米政権高官によると、協定はEV電池に使う重要鉱物について、両国が相互の輸出を制限することを禁じる内容。リチウム、ニッケル、コバルト、グラファイト(黒鉛)、マンガンが含まれる。日米がこの分野で外国の「非市場的な政策や慣行」に対抗し、自国の重要鉱物サプライチェーンに対する外国からの投資を点検することを定めた。

西村康稔経産相は同日の会見で、「生産に不可欠な重要な鉱物を確保することが喫緊の課題」とし、持続可能で公平なサプライチェーンの確保に向けた協力の強化を通じて、日米や同志国との連携による強靭なサプライチェーン構築を目指すと述べた。

一方、米通商代表部(USTR)のタイ代表は「日本は米国の最重視する貿易相手国の1つで、同協定で両国関係を深化できる」との声明を出した。

日米はこのあとワシントンで協定に署名する。日本はインフレ抑制法上、米国との自由貿易協定(FTA)締結国になる見通し。コバルトを塗布した正極材など、日本で採取・加工した材料が含まれる電池を使ったEVは、米のEV税制優遇措置の要件を満たすことになる。

バイデン政権は昨年成立したインフレ抑制法にEV1台当たり最大7500ドルの税控除を盛り込んだが、鉱物に的を絞った貿易協定を通じて適用対象を広げたいと考えている。
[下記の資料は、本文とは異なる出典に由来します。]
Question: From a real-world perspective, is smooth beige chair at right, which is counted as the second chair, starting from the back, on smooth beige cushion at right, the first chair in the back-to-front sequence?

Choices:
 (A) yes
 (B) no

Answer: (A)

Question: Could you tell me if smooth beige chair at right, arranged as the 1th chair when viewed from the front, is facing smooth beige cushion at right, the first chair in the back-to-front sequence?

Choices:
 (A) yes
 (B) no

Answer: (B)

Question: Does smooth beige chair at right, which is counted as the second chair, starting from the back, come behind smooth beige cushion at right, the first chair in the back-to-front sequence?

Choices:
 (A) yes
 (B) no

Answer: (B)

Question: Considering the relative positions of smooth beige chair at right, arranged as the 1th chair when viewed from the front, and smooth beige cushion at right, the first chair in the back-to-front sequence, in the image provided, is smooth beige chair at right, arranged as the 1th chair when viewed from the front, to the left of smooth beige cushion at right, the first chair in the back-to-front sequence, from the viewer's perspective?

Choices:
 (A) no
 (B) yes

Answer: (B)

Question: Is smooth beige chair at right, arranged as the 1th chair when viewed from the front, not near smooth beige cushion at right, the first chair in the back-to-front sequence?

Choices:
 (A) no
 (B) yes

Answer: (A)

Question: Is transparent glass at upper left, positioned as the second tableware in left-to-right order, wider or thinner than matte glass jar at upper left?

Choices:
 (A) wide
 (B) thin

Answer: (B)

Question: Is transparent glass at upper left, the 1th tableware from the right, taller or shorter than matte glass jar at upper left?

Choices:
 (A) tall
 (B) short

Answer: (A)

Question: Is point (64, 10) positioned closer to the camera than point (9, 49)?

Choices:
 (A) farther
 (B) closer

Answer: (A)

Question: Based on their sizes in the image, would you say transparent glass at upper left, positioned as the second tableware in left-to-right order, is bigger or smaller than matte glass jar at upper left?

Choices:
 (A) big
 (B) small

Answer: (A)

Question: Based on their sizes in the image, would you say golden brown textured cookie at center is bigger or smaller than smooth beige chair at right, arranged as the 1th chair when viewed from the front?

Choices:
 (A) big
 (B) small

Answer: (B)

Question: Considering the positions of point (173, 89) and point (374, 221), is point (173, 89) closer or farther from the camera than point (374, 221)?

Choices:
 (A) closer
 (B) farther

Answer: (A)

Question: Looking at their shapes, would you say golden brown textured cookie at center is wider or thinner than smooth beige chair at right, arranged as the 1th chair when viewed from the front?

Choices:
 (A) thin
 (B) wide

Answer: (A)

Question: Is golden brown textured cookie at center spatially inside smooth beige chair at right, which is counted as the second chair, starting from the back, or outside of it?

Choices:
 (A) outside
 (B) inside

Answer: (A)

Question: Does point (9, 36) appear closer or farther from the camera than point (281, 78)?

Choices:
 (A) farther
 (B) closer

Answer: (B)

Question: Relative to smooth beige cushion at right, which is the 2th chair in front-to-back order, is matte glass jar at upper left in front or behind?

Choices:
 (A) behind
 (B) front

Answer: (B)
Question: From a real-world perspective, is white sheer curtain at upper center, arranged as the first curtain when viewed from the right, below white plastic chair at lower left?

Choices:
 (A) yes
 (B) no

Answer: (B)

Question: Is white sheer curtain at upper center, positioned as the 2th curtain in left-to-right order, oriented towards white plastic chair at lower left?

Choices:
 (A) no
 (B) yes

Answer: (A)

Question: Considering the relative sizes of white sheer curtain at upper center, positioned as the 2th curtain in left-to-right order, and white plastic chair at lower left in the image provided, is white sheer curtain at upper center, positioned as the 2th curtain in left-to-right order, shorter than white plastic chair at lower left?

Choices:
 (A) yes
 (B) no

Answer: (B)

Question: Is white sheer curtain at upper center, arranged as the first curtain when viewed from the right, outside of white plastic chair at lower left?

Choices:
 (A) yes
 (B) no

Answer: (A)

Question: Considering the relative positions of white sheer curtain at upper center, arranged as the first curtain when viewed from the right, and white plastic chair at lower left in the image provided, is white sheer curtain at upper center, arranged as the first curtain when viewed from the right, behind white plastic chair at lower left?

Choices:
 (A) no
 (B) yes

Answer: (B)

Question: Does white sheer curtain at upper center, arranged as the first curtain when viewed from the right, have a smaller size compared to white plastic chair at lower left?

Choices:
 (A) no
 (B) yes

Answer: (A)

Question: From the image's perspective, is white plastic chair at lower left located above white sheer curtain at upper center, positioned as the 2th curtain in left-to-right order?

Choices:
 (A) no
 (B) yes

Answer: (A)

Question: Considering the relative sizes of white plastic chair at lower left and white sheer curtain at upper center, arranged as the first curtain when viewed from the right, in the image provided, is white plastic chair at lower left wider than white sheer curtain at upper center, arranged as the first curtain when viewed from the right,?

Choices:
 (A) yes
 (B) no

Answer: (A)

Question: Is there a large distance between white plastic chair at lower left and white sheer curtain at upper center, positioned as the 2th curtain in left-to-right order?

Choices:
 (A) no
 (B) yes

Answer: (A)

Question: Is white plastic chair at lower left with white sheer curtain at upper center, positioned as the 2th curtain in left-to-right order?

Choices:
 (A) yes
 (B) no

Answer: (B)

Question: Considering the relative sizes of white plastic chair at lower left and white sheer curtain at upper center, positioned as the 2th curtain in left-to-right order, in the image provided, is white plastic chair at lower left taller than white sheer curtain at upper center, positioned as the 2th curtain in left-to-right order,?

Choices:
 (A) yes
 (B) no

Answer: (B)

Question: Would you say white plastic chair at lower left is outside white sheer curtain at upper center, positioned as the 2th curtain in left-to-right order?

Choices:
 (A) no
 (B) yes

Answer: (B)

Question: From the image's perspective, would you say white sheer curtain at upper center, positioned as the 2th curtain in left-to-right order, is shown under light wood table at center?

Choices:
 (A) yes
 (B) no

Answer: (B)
税控除は、EVや電池が北米で最終的に組み立てられ、重要鉱物の40%以上について米国内かFTA締結国で採取・加工されることなどを条件に適用される。

米財務省は週内に調達先の要件を明確化する見込み。USTRは重要鉱物の協定に関し交渉権限を有していることから、議会の承認は求めない考えだという。

両国は2年ごとに重要鉱物の協定を見直す。